Tom had been an incredible athlete, voted most likely to succeed, intellectually at genius level, poised, good looking, a great dancer, and a good lover. He was faithful in our marriage, interested in God, and fully responsible to provide for his family.

I just couldn’t understand why he was so overwhelmingly restless and bitterly unhappy. It made no sense to me as a young woman, and I simply wasn’t prepared to deal with that reality. So I listened to the ungodly, unbiblical counsel of two clergymen and left him.

In those three years between our divorce and my salvation, Tom would call me and tell me he was thinking of suicide. I did the only thing I had ever been taught to do in such a circumstance—try to bluff him out of it, or make him so mad he wouldn’t do it.

So I would say, “Do a good job, so I get your money.” Or, “Why don’t you fly your plane into the side of a mountain so I can get your insurance?”

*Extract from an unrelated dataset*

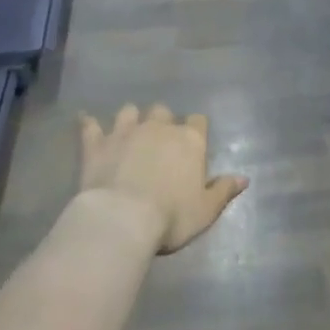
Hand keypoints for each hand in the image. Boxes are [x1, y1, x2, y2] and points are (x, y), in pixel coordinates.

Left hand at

How absolutely horrible—to tell someone his life is worth money! But as I said, I was lost and didn’t fully comprehend the destructive power in my own words. The Bible says the tongue is a little member, but set on fire by hell!2

After I came to know the Lord, I told God I would go back to Tom, because I knew God hated divorce. In fact, I was all prepared to do so.

Then the phone call came. It was my father-in-law, saying, “Tom is dead, Kay. He hung himself.”

I hung up the phone, fell down on my knees beside the bed, and grabbed the phone again.